• [Directions for this task] Search the entries below for the word "tile" and copy every line where it appears.

• [Exercise materials]

---*---

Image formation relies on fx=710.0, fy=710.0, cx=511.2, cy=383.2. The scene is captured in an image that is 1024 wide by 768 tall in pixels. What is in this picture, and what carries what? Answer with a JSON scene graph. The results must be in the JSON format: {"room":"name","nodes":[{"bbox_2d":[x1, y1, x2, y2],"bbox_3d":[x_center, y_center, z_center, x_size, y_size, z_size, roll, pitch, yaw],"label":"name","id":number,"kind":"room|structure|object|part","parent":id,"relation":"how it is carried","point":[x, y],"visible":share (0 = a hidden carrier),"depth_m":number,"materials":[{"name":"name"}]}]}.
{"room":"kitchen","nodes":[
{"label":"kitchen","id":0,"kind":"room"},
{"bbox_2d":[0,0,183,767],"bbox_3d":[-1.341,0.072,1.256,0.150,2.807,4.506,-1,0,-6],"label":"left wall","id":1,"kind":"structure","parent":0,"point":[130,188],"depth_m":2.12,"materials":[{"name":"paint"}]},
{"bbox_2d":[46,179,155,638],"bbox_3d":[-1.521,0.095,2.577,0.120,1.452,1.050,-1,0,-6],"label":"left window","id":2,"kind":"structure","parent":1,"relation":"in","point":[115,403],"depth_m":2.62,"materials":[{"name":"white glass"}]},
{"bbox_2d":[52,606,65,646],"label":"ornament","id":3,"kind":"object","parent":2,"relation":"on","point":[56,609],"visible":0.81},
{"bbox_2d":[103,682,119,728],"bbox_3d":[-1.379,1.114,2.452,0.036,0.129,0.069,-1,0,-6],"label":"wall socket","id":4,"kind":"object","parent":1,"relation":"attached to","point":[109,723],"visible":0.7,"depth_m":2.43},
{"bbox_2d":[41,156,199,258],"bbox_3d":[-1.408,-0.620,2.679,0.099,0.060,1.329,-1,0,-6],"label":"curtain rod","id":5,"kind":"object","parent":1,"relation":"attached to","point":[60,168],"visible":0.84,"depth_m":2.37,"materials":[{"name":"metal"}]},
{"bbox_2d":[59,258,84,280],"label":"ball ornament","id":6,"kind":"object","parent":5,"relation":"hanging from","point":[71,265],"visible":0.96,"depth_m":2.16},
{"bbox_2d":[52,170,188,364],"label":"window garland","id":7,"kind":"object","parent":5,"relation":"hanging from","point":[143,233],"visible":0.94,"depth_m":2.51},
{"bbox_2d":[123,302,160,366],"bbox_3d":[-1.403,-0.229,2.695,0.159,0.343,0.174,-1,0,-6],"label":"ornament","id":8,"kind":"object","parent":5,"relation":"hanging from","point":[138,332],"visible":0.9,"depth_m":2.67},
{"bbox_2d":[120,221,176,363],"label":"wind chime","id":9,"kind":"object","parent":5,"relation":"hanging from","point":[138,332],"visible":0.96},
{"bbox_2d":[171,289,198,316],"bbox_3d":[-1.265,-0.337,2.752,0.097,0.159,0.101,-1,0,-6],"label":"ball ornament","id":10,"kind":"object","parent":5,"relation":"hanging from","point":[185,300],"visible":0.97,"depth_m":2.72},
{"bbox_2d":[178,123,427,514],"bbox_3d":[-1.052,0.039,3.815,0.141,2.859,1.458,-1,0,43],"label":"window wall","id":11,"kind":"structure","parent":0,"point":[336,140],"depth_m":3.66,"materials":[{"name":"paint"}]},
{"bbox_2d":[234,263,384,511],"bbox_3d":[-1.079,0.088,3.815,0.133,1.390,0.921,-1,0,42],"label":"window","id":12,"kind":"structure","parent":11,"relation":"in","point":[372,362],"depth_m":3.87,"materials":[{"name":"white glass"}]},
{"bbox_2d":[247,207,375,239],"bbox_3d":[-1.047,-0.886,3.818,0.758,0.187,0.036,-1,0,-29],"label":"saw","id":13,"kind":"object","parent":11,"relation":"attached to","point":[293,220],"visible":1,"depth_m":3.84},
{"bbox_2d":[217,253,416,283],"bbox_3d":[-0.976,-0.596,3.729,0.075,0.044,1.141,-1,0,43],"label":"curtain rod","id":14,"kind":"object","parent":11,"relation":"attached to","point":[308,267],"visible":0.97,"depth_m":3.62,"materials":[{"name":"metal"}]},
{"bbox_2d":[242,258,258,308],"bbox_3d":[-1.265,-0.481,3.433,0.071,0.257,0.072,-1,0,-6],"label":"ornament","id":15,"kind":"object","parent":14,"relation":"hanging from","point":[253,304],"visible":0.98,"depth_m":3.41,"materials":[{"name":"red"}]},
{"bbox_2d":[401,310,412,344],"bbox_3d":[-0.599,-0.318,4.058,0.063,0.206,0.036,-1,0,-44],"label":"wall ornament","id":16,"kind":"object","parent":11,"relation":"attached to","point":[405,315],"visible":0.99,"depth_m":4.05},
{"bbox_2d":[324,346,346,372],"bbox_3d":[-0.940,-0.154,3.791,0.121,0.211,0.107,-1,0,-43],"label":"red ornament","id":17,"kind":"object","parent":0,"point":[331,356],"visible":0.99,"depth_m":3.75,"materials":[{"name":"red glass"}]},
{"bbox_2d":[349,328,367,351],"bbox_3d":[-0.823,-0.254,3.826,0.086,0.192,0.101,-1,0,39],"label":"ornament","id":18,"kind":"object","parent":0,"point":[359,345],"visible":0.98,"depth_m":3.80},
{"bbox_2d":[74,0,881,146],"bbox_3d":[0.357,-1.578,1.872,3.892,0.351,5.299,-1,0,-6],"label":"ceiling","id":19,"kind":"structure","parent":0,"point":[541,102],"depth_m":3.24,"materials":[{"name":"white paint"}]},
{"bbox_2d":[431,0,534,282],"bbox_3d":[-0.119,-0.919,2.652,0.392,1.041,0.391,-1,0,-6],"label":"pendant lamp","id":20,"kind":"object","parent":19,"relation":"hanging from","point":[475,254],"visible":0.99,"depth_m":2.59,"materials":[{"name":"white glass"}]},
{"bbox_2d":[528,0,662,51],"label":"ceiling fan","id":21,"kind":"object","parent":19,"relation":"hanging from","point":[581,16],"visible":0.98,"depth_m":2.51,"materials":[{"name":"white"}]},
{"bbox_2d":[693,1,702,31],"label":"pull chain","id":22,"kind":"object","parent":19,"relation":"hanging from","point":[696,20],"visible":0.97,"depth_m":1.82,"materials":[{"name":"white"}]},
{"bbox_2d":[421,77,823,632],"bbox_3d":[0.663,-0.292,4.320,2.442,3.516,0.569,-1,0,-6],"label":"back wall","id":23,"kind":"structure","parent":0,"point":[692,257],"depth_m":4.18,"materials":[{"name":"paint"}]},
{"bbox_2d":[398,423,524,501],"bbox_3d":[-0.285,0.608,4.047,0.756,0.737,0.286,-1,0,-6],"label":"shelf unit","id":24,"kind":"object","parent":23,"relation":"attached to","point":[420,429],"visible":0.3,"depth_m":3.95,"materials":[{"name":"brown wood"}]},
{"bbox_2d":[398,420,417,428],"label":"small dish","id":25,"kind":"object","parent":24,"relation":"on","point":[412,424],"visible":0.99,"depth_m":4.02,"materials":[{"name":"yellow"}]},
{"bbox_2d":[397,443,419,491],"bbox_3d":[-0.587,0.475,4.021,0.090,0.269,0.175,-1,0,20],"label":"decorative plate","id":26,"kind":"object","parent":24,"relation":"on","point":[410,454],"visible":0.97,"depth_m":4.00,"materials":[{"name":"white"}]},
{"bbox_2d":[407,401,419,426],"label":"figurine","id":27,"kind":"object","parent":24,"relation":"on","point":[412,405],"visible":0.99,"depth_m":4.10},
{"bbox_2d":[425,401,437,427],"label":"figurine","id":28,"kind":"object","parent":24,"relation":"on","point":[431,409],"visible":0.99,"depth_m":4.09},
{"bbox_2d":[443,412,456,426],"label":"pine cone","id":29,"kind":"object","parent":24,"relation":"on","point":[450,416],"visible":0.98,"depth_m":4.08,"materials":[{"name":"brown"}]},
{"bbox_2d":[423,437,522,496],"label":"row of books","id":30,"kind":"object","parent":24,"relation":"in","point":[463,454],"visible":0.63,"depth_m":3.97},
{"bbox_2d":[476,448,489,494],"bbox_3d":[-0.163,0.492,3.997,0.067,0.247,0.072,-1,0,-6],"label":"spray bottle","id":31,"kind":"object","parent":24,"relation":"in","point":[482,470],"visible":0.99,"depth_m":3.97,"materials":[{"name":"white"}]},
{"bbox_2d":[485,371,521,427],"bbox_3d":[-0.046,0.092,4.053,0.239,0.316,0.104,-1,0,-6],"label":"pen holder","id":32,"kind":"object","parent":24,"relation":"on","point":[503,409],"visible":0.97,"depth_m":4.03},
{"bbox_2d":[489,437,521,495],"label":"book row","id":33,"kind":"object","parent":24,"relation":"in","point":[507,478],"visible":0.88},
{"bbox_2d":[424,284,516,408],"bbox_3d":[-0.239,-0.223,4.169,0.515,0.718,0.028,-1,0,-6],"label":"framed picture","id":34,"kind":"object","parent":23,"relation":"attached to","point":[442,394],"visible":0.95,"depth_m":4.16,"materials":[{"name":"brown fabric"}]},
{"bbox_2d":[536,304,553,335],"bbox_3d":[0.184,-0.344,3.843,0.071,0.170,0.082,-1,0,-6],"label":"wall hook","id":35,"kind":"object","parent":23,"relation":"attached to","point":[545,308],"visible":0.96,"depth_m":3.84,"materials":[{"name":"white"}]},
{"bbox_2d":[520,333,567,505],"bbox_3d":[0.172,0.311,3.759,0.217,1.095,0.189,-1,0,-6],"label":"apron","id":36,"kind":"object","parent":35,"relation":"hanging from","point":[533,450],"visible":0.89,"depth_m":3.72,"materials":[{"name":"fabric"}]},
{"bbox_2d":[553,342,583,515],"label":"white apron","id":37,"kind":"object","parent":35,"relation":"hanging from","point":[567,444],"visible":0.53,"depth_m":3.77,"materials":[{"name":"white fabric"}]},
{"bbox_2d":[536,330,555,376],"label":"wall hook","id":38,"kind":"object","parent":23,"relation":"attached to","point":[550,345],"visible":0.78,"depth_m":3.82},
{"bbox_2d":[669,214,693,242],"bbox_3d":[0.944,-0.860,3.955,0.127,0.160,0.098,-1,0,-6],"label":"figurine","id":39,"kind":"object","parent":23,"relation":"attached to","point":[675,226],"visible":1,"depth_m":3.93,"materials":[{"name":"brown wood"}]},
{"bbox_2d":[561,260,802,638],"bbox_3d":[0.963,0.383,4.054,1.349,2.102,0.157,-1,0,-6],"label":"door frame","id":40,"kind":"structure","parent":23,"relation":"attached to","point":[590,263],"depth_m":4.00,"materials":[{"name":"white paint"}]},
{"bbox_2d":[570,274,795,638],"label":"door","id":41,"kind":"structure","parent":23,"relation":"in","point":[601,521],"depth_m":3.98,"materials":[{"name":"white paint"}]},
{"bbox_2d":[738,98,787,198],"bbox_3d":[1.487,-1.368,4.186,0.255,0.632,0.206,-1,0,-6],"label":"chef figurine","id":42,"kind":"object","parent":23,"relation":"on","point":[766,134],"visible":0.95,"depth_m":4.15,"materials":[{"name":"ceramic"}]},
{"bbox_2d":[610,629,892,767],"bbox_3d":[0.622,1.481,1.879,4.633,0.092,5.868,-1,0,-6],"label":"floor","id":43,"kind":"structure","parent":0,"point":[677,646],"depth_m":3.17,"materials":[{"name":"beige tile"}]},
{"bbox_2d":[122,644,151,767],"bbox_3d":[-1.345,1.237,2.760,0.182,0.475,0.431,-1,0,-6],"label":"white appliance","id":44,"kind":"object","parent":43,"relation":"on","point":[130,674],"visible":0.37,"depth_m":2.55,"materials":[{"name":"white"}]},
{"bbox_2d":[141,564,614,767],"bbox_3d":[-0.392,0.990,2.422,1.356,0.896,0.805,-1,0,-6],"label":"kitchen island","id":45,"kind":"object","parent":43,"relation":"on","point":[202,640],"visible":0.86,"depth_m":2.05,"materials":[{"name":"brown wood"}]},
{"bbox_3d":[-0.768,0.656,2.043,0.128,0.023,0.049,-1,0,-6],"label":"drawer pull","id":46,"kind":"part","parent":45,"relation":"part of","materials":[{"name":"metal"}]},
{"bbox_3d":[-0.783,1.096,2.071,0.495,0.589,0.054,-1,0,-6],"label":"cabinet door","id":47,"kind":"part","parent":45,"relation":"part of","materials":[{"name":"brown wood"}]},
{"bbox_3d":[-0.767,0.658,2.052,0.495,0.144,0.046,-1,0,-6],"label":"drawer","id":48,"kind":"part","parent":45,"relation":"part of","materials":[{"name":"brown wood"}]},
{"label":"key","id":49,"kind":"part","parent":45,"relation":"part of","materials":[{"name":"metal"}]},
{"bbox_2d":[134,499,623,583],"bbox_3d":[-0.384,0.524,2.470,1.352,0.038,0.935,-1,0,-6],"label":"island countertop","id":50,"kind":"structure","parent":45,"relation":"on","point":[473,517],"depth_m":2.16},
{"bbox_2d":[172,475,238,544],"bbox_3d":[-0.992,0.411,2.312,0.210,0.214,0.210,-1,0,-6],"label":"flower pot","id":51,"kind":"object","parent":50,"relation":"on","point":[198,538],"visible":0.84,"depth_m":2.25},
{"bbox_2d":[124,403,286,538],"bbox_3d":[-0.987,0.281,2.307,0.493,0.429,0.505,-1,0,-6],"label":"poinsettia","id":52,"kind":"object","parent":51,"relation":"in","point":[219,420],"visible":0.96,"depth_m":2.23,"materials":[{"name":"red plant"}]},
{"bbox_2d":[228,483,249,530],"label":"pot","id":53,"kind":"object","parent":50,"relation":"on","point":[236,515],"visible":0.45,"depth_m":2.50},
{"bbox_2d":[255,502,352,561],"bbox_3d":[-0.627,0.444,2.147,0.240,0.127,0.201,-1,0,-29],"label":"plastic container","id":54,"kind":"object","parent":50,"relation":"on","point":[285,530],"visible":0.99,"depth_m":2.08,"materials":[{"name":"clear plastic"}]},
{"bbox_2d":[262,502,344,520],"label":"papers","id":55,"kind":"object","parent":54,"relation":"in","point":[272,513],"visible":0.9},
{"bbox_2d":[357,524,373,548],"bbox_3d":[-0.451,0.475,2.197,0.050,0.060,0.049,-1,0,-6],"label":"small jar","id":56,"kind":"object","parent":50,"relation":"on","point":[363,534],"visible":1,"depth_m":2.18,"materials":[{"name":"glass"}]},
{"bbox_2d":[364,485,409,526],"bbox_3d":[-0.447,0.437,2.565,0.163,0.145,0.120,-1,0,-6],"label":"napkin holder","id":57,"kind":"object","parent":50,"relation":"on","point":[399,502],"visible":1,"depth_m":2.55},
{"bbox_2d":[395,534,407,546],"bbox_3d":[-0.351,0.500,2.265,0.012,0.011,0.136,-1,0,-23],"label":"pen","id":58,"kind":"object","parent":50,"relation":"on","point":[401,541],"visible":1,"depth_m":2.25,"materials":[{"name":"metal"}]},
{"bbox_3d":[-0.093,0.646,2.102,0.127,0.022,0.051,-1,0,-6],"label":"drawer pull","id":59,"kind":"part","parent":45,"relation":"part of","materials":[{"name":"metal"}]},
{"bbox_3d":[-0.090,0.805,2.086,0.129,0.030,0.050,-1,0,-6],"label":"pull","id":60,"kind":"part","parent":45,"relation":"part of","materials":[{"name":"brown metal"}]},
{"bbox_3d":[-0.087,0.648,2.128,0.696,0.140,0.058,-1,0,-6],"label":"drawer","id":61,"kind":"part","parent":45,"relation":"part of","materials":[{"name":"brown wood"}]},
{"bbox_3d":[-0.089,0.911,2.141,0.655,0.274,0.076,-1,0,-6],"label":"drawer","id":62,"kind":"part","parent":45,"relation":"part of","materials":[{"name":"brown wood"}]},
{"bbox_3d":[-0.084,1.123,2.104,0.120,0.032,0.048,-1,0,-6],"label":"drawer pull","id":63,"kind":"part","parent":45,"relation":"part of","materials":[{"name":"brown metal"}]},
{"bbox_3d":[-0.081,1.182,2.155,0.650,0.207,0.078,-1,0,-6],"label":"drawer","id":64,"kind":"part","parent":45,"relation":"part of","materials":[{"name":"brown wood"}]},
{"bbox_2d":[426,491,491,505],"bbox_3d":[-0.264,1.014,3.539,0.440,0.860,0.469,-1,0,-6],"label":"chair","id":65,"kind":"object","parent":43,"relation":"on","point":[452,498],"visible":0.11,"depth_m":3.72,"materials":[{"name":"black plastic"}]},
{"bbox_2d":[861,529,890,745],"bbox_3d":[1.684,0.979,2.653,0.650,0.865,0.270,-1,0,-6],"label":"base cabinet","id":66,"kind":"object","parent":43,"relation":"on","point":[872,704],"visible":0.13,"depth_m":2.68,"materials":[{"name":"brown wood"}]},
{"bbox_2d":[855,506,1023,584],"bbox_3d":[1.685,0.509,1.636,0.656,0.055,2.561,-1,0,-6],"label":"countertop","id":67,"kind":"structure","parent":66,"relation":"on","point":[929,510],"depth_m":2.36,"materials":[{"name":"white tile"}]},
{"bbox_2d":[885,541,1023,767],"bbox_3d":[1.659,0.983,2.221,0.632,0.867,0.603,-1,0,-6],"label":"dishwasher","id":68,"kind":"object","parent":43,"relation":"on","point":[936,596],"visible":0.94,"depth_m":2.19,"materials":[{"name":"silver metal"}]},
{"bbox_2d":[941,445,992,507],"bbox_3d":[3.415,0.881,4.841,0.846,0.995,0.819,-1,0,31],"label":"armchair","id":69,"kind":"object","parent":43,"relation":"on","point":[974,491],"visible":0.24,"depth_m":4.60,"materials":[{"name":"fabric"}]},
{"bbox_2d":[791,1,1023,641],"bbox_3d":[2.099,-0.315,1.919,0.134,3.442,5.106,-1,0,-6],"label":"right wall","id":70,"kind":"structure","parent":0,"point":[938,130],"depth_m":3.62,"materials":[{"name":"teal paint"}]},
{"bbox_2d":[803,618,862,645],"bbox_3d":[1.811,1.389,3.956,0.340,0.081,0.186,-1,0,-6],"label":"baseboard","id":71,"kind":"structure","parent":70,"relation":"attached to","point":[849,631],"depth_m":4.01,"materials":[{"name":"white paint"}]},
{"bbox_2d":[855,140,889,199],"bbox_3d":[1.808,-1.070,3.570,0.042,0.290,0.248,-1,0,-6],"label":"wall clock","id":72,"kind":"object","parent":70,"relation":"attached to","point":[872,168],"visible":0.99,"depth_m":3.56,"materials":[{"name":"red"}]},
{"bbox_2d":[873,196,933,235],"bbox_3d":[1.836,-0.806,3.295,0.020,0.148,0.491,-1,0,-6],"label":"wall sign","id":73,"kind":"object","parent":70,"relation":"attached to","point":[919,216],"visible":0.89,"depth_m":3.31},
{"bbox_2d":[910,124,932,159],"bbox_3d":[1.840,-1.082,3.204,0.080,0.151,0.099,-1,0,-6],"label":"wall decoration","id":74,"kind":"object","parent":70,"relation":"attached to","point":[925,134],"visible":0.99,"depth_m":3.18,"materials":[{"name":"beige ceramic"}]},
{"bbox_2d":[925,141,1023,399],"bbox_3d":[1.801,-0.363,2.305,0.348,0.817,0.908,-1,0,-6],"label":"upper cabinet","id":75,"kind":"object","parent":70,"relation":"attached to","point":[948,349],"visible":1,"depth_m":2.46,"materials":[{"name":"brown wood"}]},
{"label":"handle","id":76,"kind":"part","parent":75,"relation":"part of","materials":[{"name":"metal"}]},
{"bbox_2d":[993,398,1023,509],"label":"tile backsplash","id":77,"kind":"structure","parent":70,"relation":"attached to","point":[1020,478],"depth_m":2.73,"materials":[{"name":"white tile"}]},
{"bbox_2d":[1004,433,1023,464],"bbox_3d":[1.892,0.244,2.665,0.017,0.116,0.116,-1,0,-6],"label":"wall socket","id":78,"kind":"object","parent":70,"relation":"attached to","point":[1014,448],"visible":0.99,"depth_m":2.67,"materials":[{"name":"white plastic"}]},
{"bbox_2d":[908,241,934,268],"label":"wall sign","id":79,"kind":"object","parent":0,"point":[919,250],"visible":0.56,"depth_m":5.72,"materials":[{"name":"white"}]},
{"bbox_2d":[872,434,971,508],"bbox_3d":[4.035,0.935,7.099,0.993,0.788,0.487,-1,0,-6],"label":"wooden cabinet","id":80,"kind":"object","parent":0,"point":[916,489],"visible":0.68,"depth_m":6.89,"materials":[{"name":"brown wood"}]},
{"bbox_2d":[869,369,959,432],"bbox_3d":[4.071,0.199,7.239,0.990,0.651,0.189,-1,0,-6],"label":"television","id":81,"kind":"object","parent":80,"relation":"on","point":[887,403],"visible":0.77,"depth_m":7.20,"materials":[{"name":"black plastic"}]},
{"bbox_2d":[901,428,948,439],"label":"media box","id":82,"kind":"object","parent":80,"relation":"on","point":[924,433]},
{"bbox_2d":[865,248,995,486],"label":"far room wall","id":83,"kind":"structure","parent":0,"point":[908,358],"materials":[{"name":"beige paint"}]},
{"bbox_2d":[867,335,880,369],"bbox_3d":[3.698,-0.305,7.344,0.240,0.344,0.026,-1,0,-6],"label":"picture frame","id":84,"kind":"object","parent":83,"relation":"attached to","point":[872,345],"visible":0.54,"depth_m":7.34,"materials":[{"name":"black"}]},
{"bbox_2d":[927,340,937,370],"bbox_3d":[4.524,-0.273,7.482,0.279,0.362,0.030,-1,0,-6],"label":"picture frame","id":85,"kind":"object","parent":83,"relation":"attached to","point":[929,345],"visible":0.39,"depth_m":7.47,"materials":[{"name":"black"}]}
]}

---*---

• [Result for this exercise]
{"bbox_2d":[610,629,892,767],"bbox_3d":[0.622,1.481,1.879,4.633,0.092,5.868,-1,0,-6],"label":"floor","id":43,"kind":"structure","parent":0,"point":[677,646],"depth_m":3.17,"materials":[{"name":"beige tile"}]},
{"bbox_2d":[855,506,1023,584],"bbox_3d":[1.685,0.509,1.636,0.656,0.055,2.561,-1,0,-6],"label":"countertop","id":67,"kind":"structure","parent":66,"relation":"on","point":[929,510],"depth_m":2.36,"materials":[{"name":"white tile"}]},
{"bbox_2d":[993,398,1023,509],"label":"tile backsplash","id":77,"kind":"structure","parent":70,"relation":"attached to","point":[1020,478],"depth_m":2.73,"materials":[{"name":"white tile"}]},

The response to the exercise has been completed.